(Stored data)

--------------------

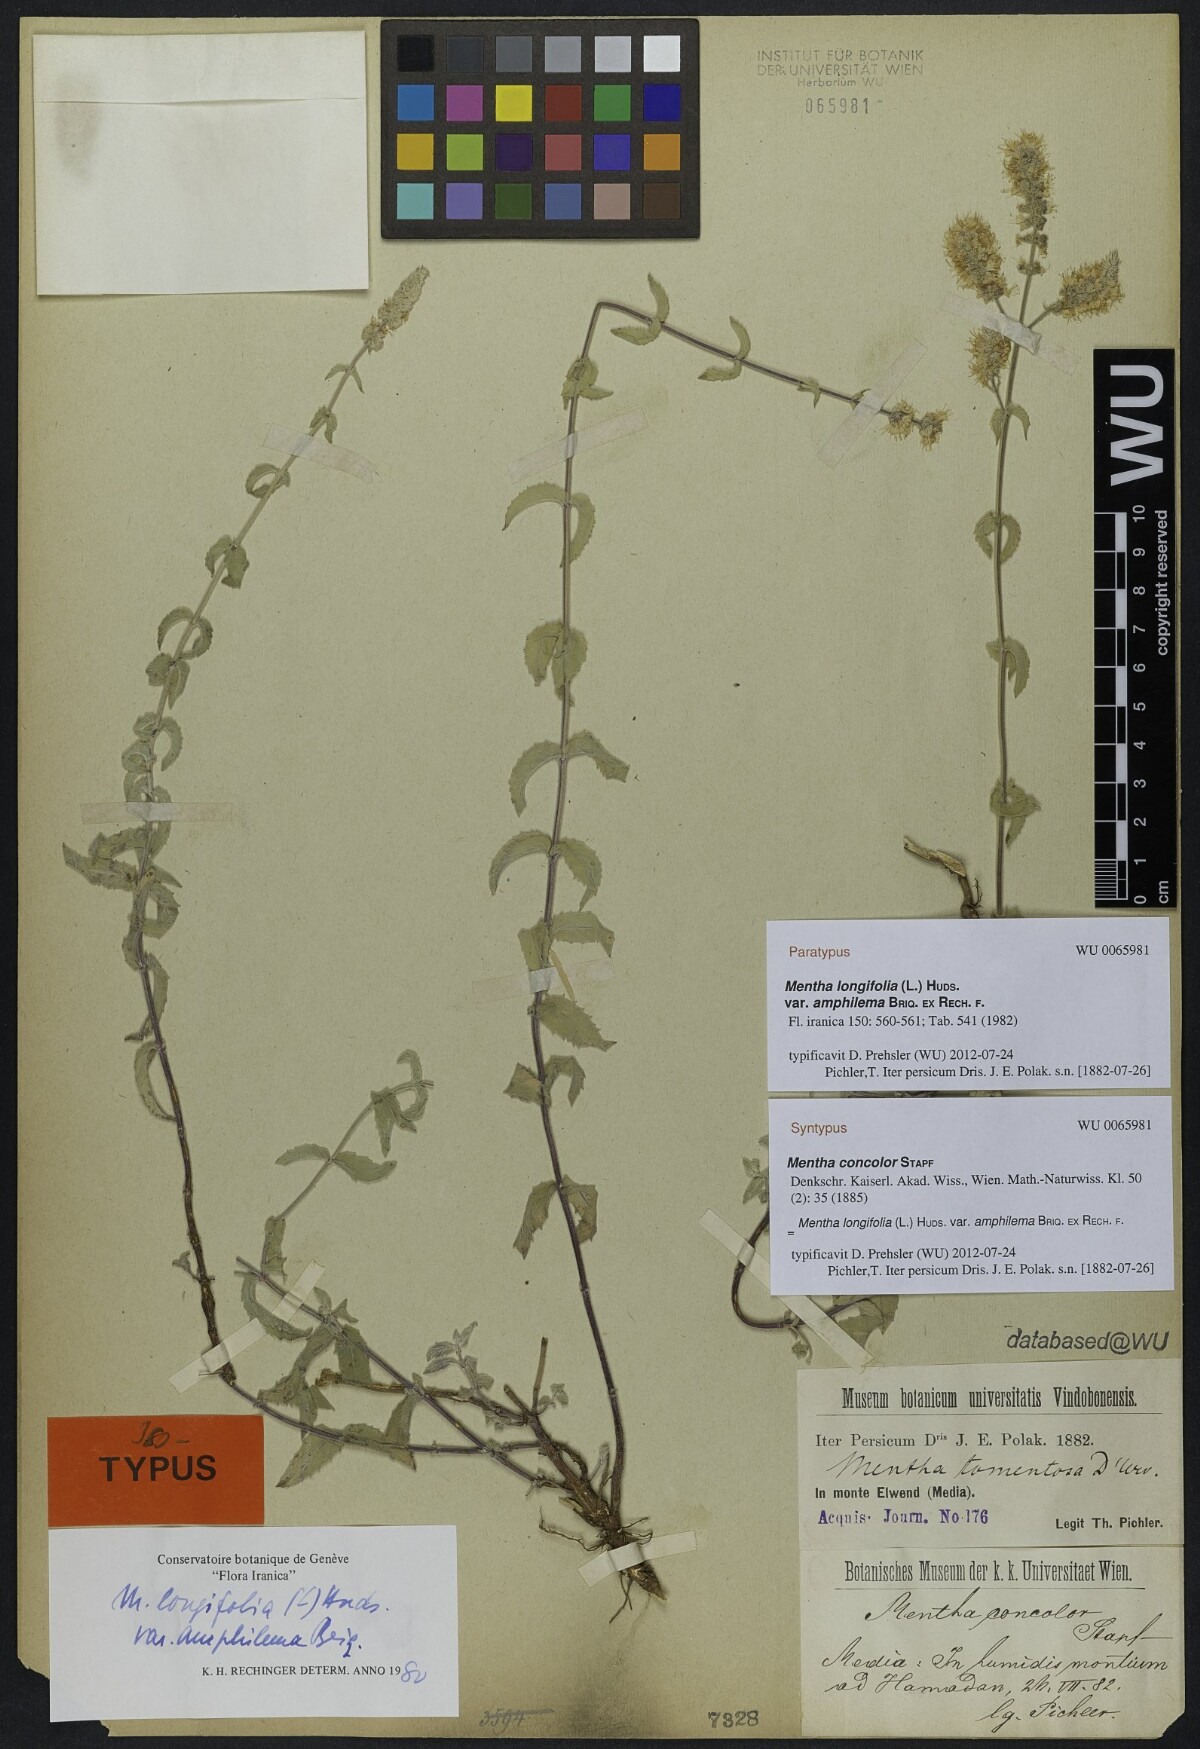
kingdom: Plantae
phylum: Tracheophyta
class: Magnoliopsida
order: Lamiales
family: Lamiaceae
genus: Mentha
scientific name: Mentha longifolia
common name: Horse mint
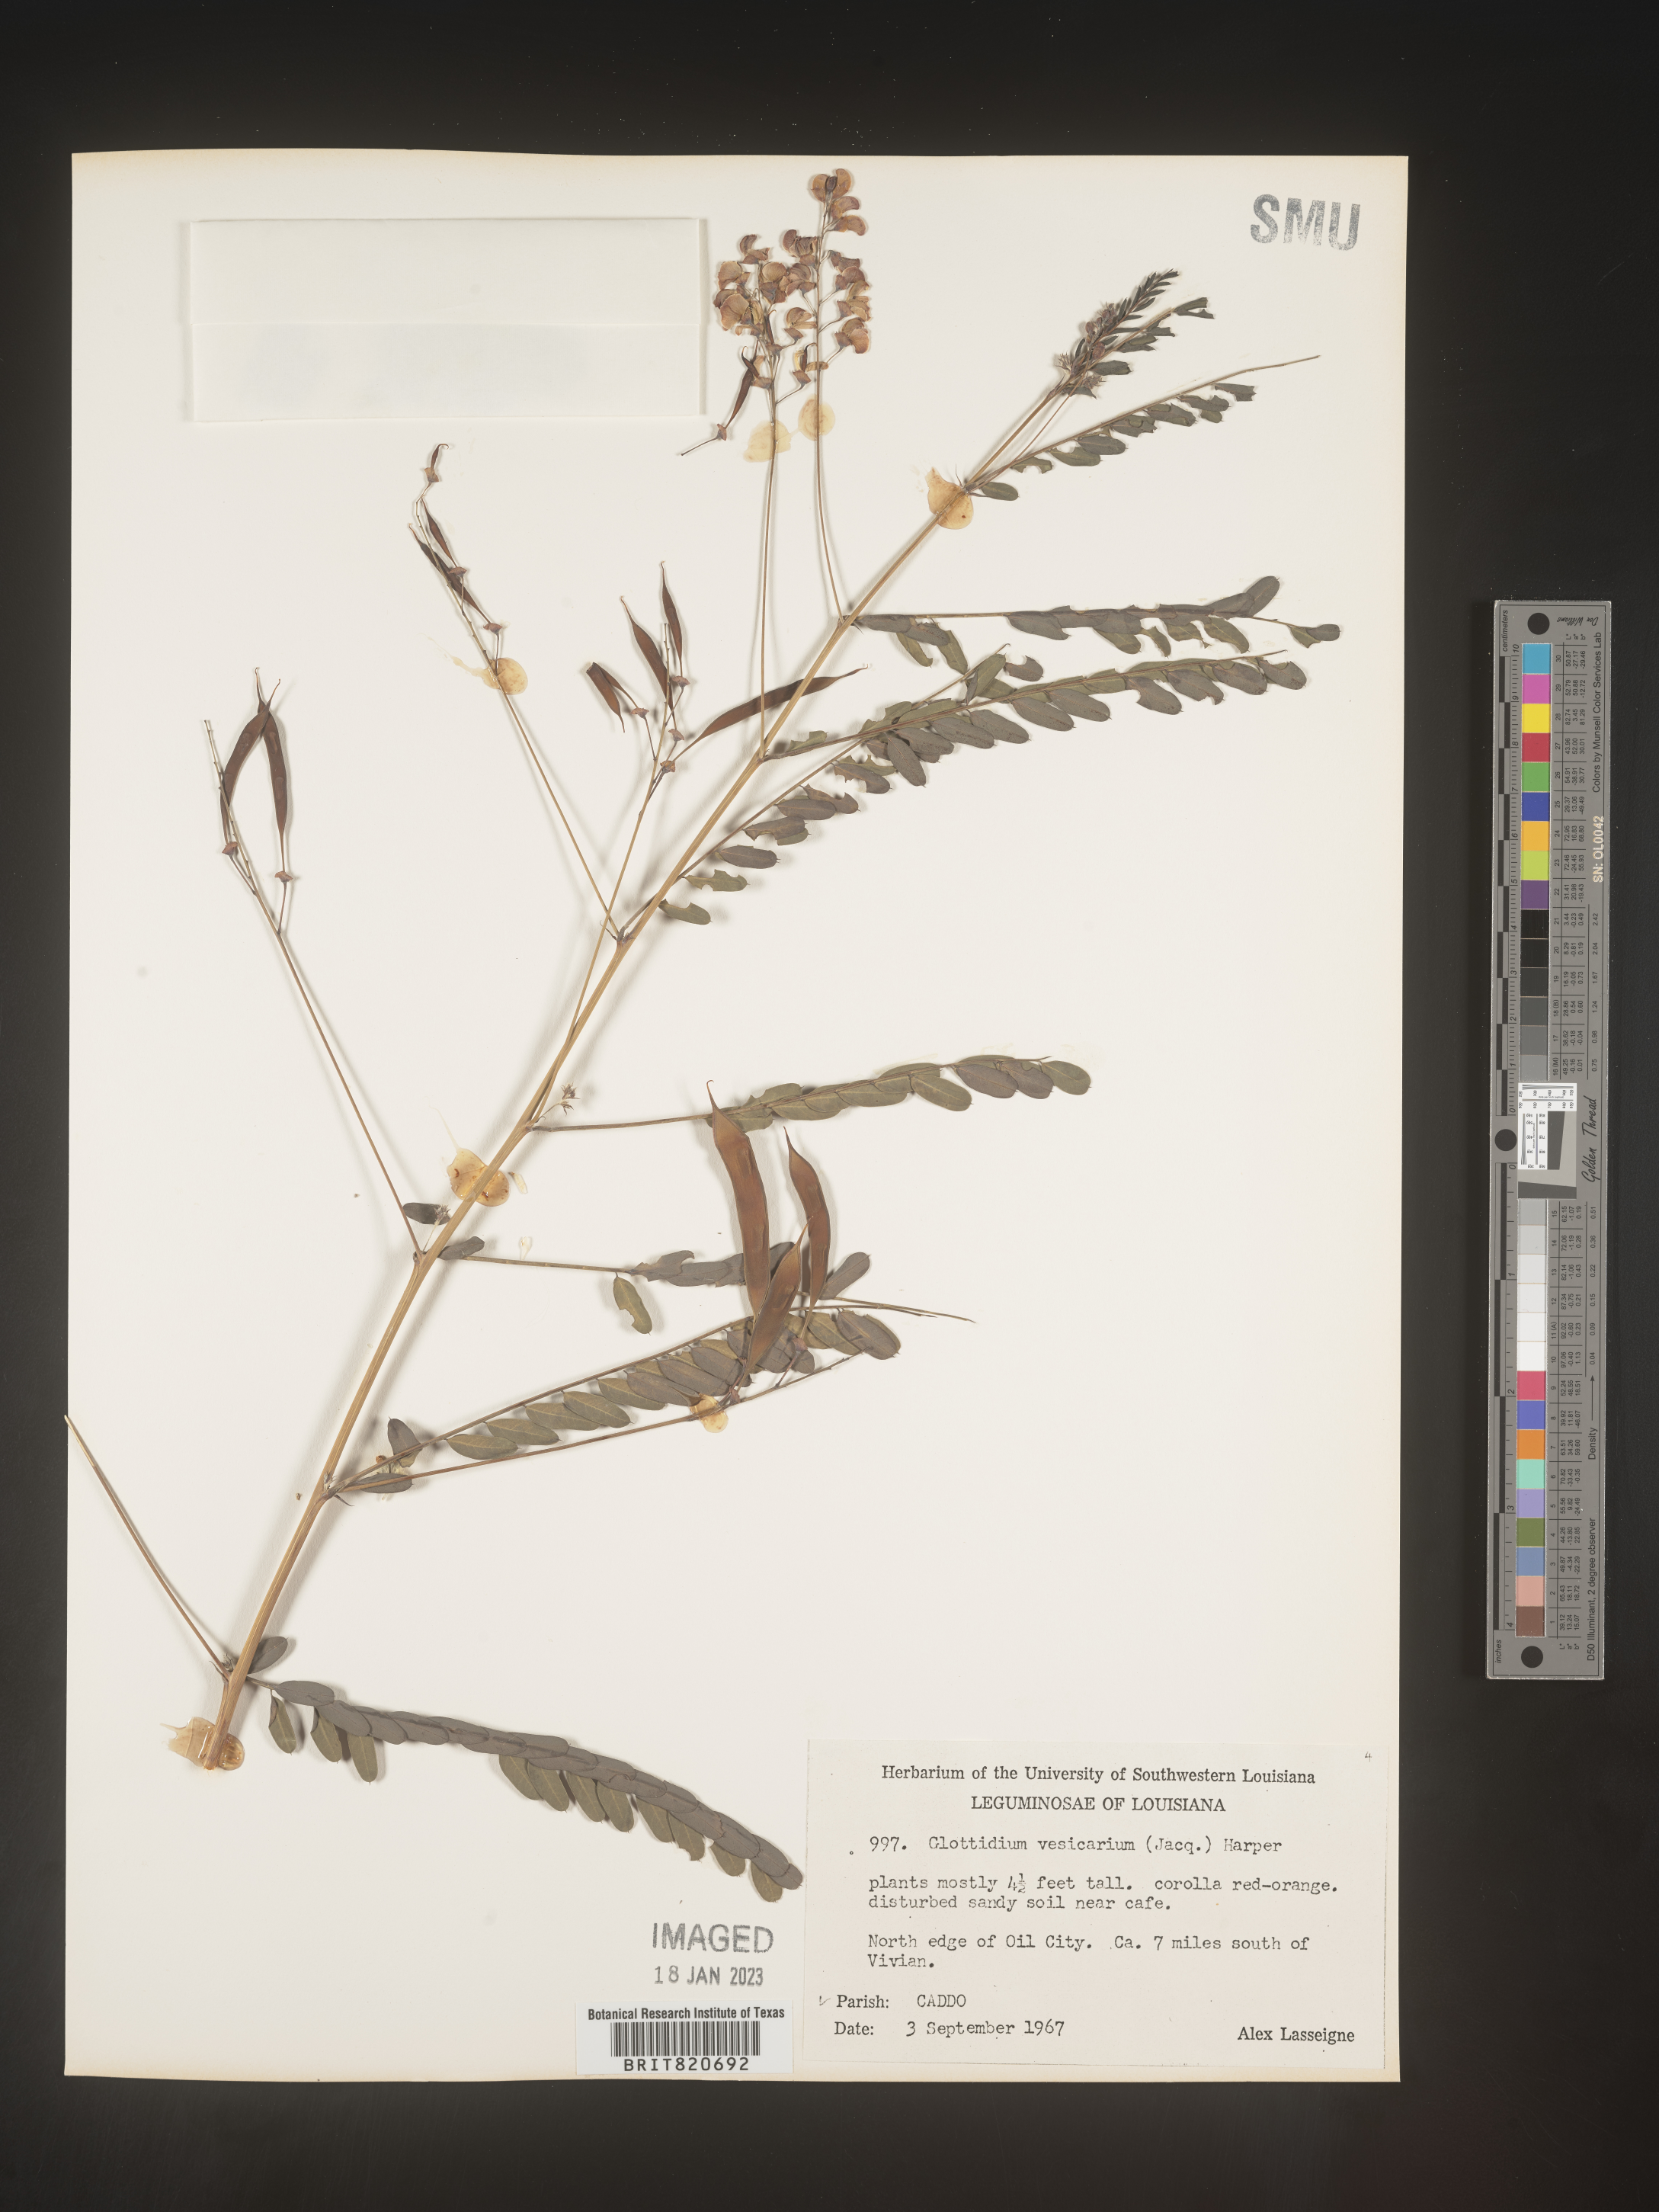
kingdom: Plantae
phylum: Tracheophyta
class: Magnoliopsida
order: Fabales
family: Fabaceae
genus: Sesbania
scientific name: Sesbania vesicaria
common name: Bagpod
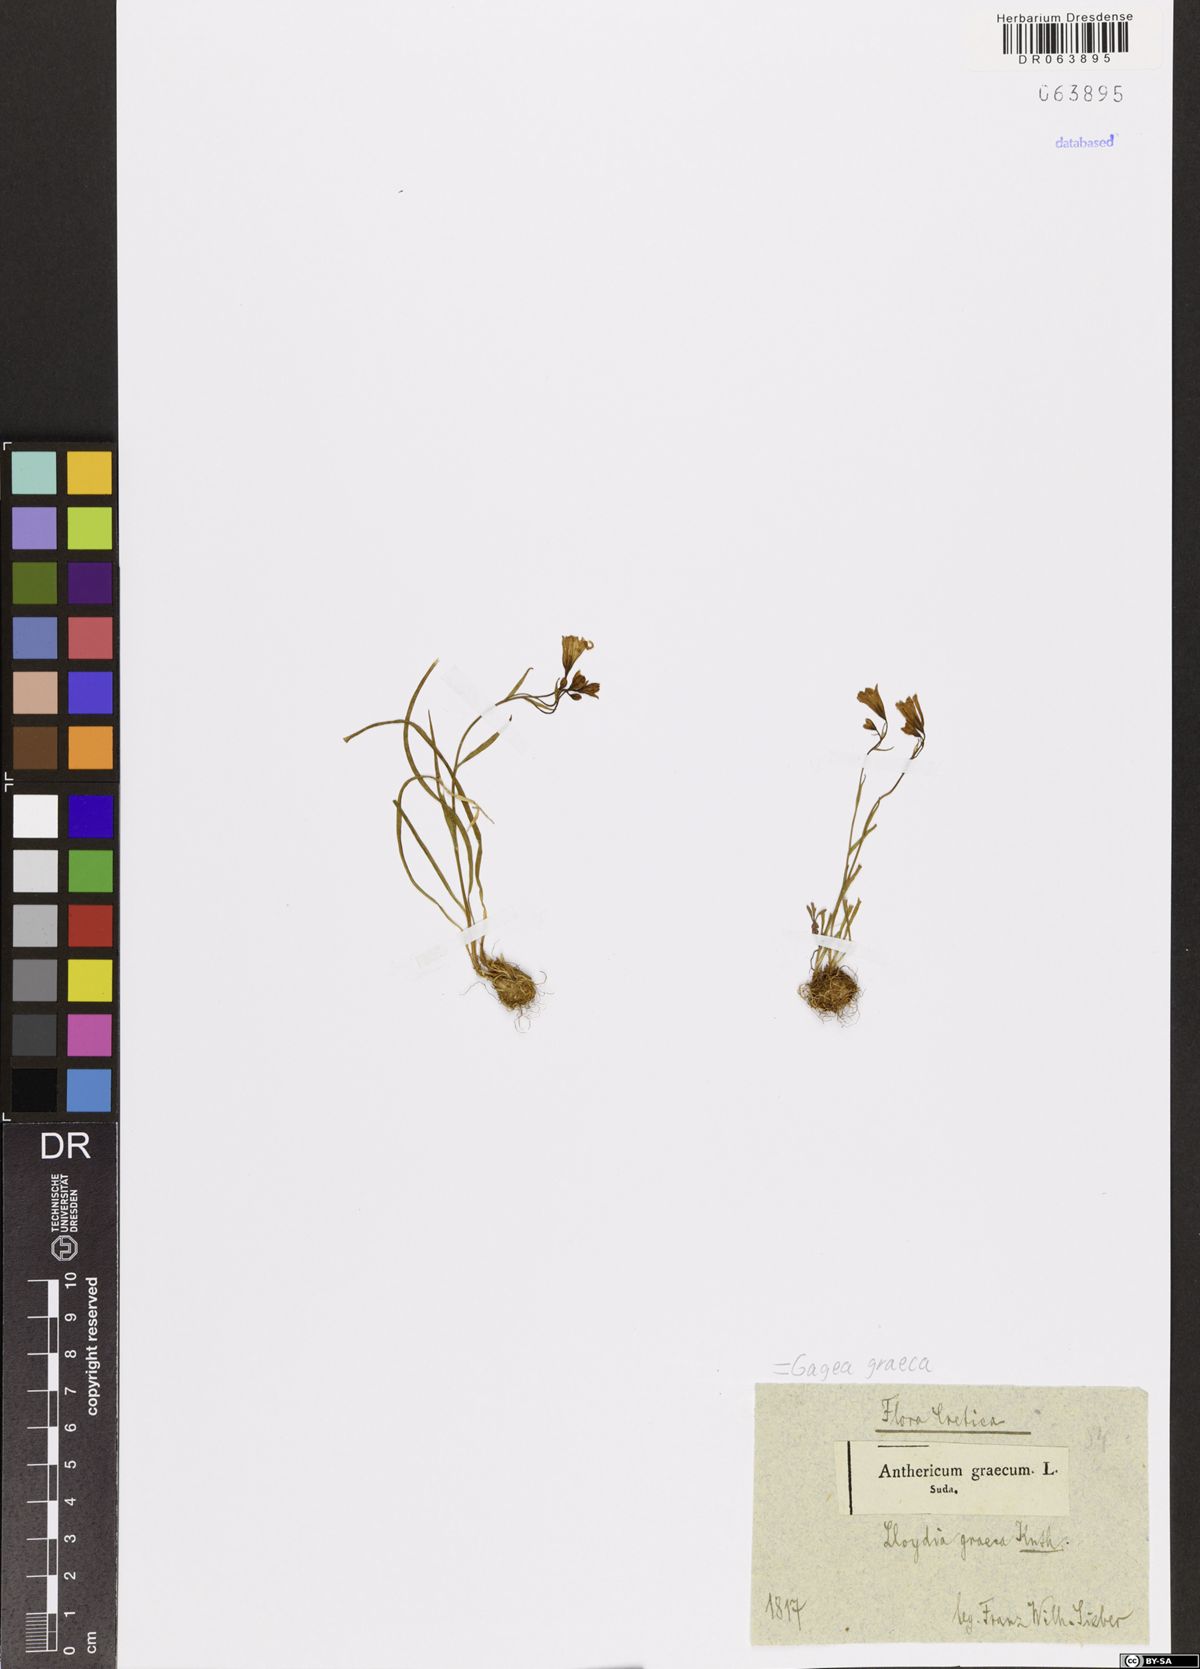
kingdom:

--------------------

■ DIRECTIONS FOR THIS TASK: Can you turn the lines of all the records above into a single numbered list, skipping any blank lines and leaving the pictures out?

■ COMPLETE RESPONSE:
1. kingdom: Plantae
2. phylum: Tracheophyta
3. class: Magnoliopsida
4. order: Lamiales
5. family: Lamiaceae
6. genus: Mentha
7. scientific name: Mentha longifolia
8. common name: Horse mint
9. kingdom: Plantae
10. phylum: Tracheophyta
11. class: Magnoliopsida
12. order: Fabales
13. family: Fabaceae
14. genus: Sesbania
15. scientific name: Sesbania vesicaria
16. common name: Bagpod
17. kingdom:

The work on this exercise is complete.